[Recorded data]
★ ★ ★

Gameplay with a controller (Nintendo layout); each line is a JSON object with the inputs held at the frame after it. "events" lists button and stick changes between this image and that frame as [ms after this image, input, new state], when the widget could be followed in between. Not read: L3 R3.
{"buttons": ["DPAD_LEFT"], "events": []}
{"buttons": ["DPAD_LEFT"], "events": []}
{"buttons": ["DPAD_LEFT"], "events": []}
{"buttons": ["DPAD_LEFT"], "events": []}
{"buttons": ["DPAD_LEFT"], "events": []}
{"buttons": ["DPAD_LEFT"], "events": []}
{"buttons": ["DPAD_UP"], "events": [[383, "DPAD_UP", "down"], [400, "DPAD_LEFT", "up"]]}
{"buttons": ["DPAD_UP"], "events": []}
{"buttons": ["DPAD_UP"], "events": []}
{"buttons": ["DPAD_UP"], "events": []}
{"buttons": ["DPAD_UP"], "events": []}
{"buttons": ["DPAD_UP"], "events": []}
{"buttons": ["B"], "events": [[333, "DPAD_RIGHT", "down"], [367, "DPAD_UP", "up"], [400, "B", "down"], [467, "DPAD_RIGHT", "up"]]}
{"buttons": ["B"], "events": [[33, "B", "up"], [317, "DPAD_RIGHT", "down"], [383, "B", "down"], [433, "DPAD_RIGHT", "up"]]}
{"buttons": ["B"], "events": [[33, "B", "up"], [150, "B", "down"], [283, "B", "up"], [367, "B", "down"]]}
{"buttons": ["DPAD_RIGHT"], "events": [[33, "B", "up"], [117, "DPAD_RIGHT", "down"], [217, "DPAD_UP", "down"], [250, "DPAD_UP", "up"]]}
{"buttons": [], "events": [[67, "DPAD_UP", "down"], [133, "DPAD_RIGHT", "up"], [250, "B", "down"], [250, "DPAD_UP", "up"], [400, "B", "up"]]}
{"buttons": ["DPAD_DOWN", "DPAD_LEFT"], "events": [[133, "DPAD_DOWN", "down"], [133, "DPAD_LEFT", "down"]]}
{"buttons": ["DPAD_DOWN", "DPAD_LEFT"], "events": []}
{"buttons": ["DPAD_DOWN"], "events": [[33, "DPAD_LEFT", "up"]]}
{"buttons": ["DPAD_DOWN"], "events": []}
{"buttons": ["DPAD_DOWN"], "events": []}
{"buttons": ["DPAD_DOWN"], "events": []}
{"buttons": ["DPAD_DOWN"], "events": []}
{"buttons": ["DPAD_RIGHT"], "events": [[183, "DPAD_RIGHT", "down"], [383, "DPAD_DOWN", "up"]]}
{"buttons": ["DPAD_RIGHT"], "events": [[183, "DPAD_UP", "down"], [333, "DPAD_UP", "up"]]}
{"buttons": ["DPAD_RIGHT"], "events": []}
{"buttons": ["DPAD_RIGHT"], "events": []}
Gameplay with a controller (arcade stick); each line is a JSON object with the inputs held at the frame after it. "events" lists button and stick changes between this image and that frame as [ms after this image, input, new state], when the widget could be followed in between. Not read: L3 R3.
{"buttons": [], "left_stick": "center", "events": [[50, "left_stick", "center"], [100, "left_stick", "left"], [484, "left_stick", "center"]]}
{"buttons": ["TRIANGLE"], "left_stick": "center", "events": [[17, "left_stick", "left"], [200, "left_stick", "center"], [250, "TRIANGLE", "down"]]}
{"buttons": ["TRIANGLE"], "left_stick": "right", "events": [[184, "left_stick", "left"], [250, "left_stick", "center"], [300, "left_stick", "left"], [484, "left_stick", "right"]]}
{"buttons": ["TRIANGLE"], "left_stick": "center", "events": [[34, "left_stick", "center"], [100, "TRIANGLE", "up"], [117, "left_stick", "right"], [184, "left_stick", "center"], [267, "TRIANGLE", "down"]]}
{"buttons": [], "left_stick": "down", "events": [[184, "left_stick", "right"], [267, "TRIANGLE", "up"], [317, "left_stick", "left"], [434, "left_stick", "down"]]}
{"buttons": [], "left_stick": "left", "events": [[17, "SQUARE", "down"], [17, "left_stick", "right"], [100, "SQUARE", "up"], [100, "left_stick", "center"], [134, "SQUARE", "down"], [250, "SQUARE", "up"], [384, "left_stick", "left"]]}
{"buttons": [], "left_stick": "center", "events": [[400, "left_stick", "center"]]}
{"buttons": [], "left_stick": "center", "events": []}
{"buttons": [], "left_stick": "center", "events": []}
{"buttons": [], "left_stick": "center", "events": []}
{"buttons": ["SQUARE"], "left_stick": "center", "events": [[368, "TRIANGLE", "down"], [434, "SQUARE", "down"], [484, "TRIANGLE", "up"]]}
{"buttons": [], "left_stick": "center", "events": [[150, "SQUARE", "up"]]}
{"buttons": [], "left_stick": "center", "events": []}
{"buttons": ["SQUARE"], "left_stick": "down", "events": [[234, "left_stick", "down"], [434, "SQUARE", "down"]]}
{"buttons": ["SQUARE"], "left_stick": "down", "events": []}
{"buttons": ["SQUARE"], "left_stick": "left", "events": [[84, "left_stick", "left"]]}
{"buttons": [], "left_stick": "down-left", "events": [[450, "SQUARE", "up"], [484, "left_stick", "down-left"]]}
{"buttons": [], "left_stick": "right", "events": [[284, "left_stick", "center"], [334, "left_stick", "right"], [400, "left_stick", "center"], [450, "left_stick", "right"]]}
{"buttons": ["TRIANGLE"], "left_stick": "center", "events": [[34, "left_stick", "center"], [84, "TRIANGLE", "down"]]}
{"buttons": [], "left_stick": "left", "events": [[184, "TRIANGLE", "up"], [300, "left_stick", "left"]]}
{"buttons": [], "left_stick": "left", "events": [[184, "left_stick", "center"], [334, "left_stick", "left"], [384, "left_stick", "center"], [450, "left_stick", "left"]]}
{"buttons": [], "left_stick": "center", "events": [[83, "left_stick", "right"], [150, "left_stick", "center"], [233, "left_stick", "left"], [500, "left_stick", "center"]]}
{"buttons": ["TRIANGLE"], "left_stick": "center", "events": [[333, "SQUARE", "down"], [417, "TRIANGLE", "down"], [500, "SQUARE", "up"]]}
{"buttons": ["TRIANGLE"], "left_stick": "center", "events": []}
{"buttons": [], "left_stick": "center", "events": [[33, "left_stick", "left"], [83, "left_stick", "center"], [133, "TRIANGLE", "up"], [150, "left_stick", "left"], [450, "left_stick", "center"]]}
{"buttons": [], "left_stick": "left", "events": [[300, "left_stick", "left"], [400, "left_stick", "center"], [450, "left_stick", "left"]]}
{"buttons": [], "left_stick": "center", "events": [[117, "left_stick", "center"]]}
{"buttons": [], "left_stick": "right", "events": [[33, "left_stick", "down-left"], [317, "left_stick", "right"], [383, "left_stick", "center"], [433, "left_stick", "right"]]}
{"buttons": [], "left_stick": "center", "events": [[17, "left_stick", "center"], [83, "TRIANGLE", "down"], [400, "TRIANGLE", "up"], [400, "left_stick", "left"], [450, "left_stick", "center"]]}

★ ★ ★

Exercise ->
What do the records say? Quote them all exactly.

The answer ->
Gameplay with a controller (Nintendo layout); each line is a JSON object with the inputs held at the frame after it. "events" lists button and stick changes between this image and that frame as [ms after this image, input, new state], when the widget could be followed in between. Not read: L3 R3.
{"buttons": ["DPAD_LEFT"], "events": []}
{"buttons": ["DPAD_LEFT"], "events": []}
{"buttons": ["DPAD_LEFT"], "events": []}
{"buttons": ["DPAD_LEFT"], "events": []}
{"buttons": ["DPAD_LEFT"], "events": []}
{"buttons": ["DPAD_LEFT"], "events": []}
{"buttons": ["DPAD_UP"], "events": [[383, "DPAD_UP", "down"], [400, "DPAD_LEFT", "up"]]}
{"buttons": ["DPAD_UP"], "events": []}
{"buttons": ["DPAD_UP"], "events": []}
{"buttons": ["DPAD_UP"], "events": []}
{"buttons": ["DPAD_UP"], "events": []}
{"buttons": ["DPAD_UP"], "events": []}
{"buttons": ["B"], "events": [[333, "DPAD_RIGHT", "down"], [367, "DPAD_UP", "up"], [400, "B", "down"], [467, "DPAD_RIGHT", "up"]]}
{"buttons": ["B"], "events": [[33, "B", "up"], [317, "DPAD_RIGHT", "down"], [383, "B", "down"], [433, "DPAD_RIGHT", "up"]]}
{"buttons": ["B"], "events": [[33, "B", "up"], [150, "B", "down"], [283, "B", "up"], [367, "B", "down"]]}
{"buttons": ["DPAD_RIGHT"], "events": [[33, "B", "up"], [117, "DPAD_RIGHT", "down"], [217, "DPAD_UP", "down"], [250, "DPAD_UP", "up"]]}
{"buttons": [], "events": [[67, "DPAD_UP", "down"], [133, "DPAD_RIGHT", "up"], [250, "B", "down"], [250, "DPAD_UP", "up"], [400, "B", "up"]]}
{"buttons": ["DPAD_DOWN", "DPAD_LEFT"], "events": [[133, "DPAD_DOWN", "down"], [133, "DPAD_LEFT", "down"]]}
{"buttons": ["DPAD_DOWN", "DPAD_LEFT"], "events": []}
{"buttons": ["DPAD_DOWN"], "events": [[33, "DPAD_LEFT", "up"]]}
{"buttons": ["DPAD_DOWN"], "events": []}
{"buttons": ["DPAD_DOWN"], "events": []}
{"buttons": ["DPAD_DOWN"], "events": []}
{"buttons": ["DPAD_DOWN"], "events": []}
{"buttons": ["DPAD_RIGHT"], "events": [[183, "DPAD_RIGHT", "down"], [383, "DPAD_DOWN", "up"]]}
{"buttons": ["DPAD_RIGHT"], "events": [[183, "DPAD_UP", "down"], [333, "DPAD_UP", "up"]]}
{"buttons": ["DPAD_RIGHT"], "events": []}
{"buttons": ["DPAD_RIGHT"], "events": []}
Gameplay with a controller (arcade stick); each line is a JSON object with the inputs held at the frame after it. "events" lists button and stick changes between this image and that frame as [ms after this image, input, new state], when the widget could be followed in between. Not read: L3 R3.
{"buttons": [], "left_stick": "center", "events": [[50, "left_stick", "center"], [100, "left_stick", "left"], [484, "left_stick", "center"]]}
{"buttons": ["TRIANGLE"], "left_stick": "center", "events": [[17, "left_stick", "left"], [200, "left_stick", "center"], [250, "TRIANGLE", "down"]]}
{"buttons": ["TRIANGLE"], "left_stick": "right", "events": [[184, "left_stick", "left"], [250, "left_stick", "center"], [300, "left_stick", "left"], [484, "left_stick", "right"]]}
{"buttons": ["TRIANGLE"], "left_stick": "center", "events": [[34, "left_stick", "center"], [100, "TRIANGLE", "up"], [117, "left_stick", "right"], [184, "left_stick", "center"], [267, "TRIANGLE", "down"]]}
{"buttons": [], "left_stick": "down", "events": [[184, "left_stick", "right"], [267, "TRIANGLE", "up"], [317, "left_stick", "left"], [434, "left_stick", "down"]]}
{"buttons": [], "left_stick": "left", "events": [[17, "SQUARE", "down"], [17, "left_stick", "right"], [100, "SQUARE", "up"], [100, "left_stick", "center"], [134, "SQUARE", "down"], [250, "SQUARE", "up"], [384, "left_stick", "left"]]}
{"buttons": [], "left_stick": "center", "events": [[400, "left_stick", "center"]]}
{"buttons": [], "left_stick": "center", "events": []}
{"buttons": [], "left_stick": "center", "events": []}
{"buttons": [], "left_stick": "center", "events": []}
{"buttons": ["SQUARE"], "left_stick": "center", "events": [[368, "TRIANGLE", "down"], [434, "SQUARE", "down"], [484, "TRIANGLE", "up"]]}
{"buttons": [], "left_stick": "center", "events": [[150, "SQUARE", "up"]]}
{"buttons": [], "left_stick": "center", "events": []}
{"buttons": ["SQUARE"], "left_stick": "down", "events": [[234, "left_stick", "down"], [434, "SQUARE", "down"]]}
{"buttons": ["SQUARE"], "left_stick": "down", "events": []}
{"buttons": ["SQUARE"], "left_stick": "left", "events": [[84, "left_stick", "left"]]}
{"buttons": [], "left_stick": "down-left", "events": [[450, "SQUARE", "up"], [484, "left_stick", "down-left"]]}
{"buttons": [], "left_stick": "right", "events": [[284, "left_stick", "center"], [334, "left_stick", "right"], [400, "left_stick", "center"], [450, "left_stick", "right"]]}
{"buttons": ["TRIANGLE"], "left_stick": "center", "events": [[34, "left_stick", "center"], [84, "TRIANGLE", "down"]]}
{"buttons": [], "left_stick": "left", "events": [[184, "TRIANGLE", "up"], [300, "left_stick", "left"]]}
{"buttons": [], "left_stick": "left", "events": [[184, "left_stick", "center"], [334, "left_stick", "left"], [384, "left_stick", "center"], [450, "left_stick", "left"]]}
{"buttons": [], "left_stick": "center", "events": [[83, "left_stick", "right"], [150, "left_stick", "center"], [233, "left_stick", "left"], [500, "left_stick", "center"]]}
{"buttons": ["TRIANGLE"], "left_stick": "center", "events": [[333, "SQUARE", "down"], [417, "TRIANGLE", "down"], [500, "SQUARE", "up"]]}
{"buttons": ["TRIANGLE"], "left_stick": "center", "events": []}
{"buttons": [], "left_stick": "center", "events": [[33, "left_stick", "left"], [83, "left_stick", "center"], [133, "TRIANGLE", "up"], [150, "left_stick", "left"], [450, "left_stick", "center"]]}
{"buttons": [], "left_stick": "left", "events": [[300, "left_stick", "left"], [400, "left_stick", "center"], [450, "left_stick", "left"]]}
{"buttons": [], "left_stick": "center", "events": [[117, "left_stick", "center"]]}
{"buttons": [], "left_stick": "right", "events": [[33, "left_stick", "down-left"], [317, "left_stick", "right"], [383, "left_stick", "center"], [433, "left_stick", "right"]]}
{"buttons": [], "left_stick": "center", "events": [[17, "left_stick", "center"], [83, "TRIANGLE", "down"], [400, "TRIANGLE", "up"], [400, "left_stick", "left"], [450, "left_stick", "center"]]}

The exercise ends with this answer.